In 2020, Berlin decisively expanded its anti-discrimination law. In June of that year, the Berlin Landesantidiskriminierungsgesetz (LADG, state anti-discrimination act) became effective. It is particularly noteworthy because it provides protection against an extended catalog of discrimination grounds. These include, for example, social status and chronic illnesses. Collective legal protection instruments – such as the right to take legal action in individual cases and the structure-related right of association – are regulated and a new ombudsperson’s office has been installed. It applies to all public bodies, such as authorities, courts, foundations, etc. It therefore has far-reaching implications. For example, it contains precise formulations of discrimination in Section 4, which can also be easily transferred to civil law and thus to the legal situation in clubs.
Secondly, it is necessary to determine which area of life (workplace, housing, leisure, etc.) is affected, because there are different prohibitions of discrimination with different legal consequences.
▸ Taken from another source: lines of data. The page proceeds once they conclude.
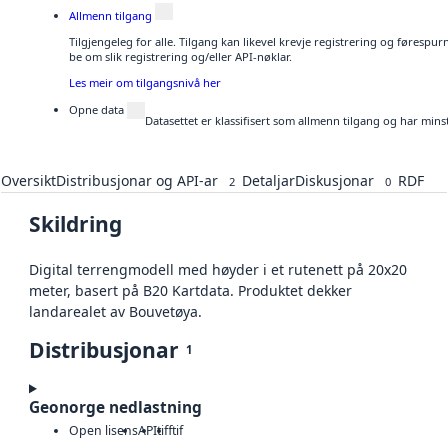
Allmenn tilgang
Tilgjengeleg for alle. Tilgang kan likevel krevje registrering og førespu
be om slik registrering og/eller API-nøklar.
Les meir om tilgangsnivå her
Opne data
Datasettet er klassifisert som allmenn tilgang og har mins
Oversikt
Distribusjonar og API-ar
Detaljar
Diskusjonar
RDF
2
0
Skildring
Digital terrengmodell med høyder i et rutenett på 20x20
meter, basert på B20 Kartdata. Produktet dekker
landarealet av Bouvetøya.
Distribusjonar
1
Geonorge nedlastning
Open lisens
API
tiff
tif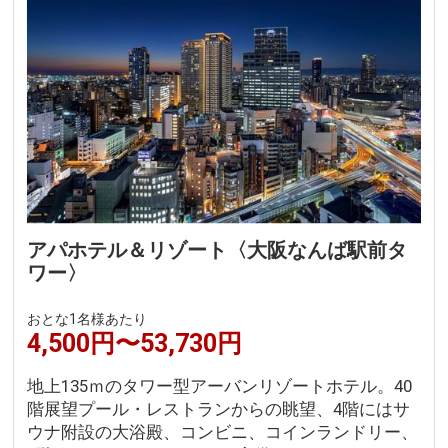
アパホテル＆リゾート〈大阪なんば駅前タ
ワー〉
おとな1名様あたり
4,500円〜53,730円
地上135ｍのタワー型アーバンリゾートホテル。40
階展望プール・レストランからの眺望、4階にはサ
ウナ附設の大浴殿、コンビニ、コインランドリー、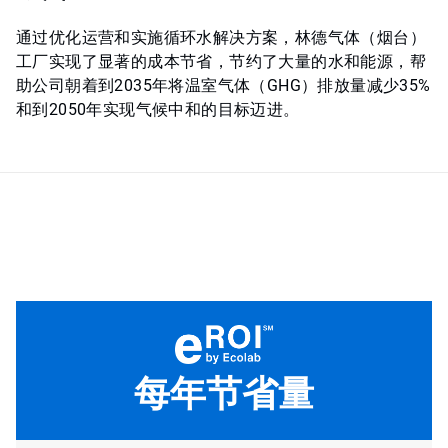
通过优化运营和实施循环水解决方案，林德气体（烟台）
工厂实现了显著的成本节省，节约了大量的水和能源，帮
助公司朝着到2035年将温室气体（GHG）排放量减少35%
和到2050年实现气候中和的目标迈进。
This is where the three levels mentioned at the beginning come into play for the first time. If the workplace is affected, i.e. the relationship between club operators and their employees, special prohibitions of discrimination apply. The General Equal Treatment Act (AGG) with its legally enumerated diversity characteristics is relevant at the level of staff in relation to club guests. Furthermore, general regulations apply, which can also become relevant in the event of experiences of discrimination. The protection of personal rights under civil law and/or criminal law may be affected. For example, if a club employee insults a guest because of their body weight or one guest insults another. Body weight is a personal characteristic that is not expressly covered by Article 3 (3) of the Basic Law or by the AGG.
Therefore, the third step is to consider which diversity characteristics are affected. There are different standards of protection. Disability, which is covered by the UN Convention on the Rights of Persons with Disabilities under international law, should be emphasized. Germany has ratified the convention and enacted various implementing laws on this basis. For people with disabilities, the law guarantees stronger protection and additional funding opportunities/obligations that do not exist for the characteristic of “origin”, for example, in the private sector. An important watchword for the club scene is accessibility, which I will come back to later.
What is the core topic of this module?
What role does the General Equal Treatment Act (AGG) play in Germany?
Which characteristics are additionally protected in the Berlin State Anti-Discrimination Act (LADG)?
What are the so-called “Big 8” mentioned in Article 3 (3) of the Basic Law?
What is the significance of Article 3 (3) of the Basic Law in the context of the club scene?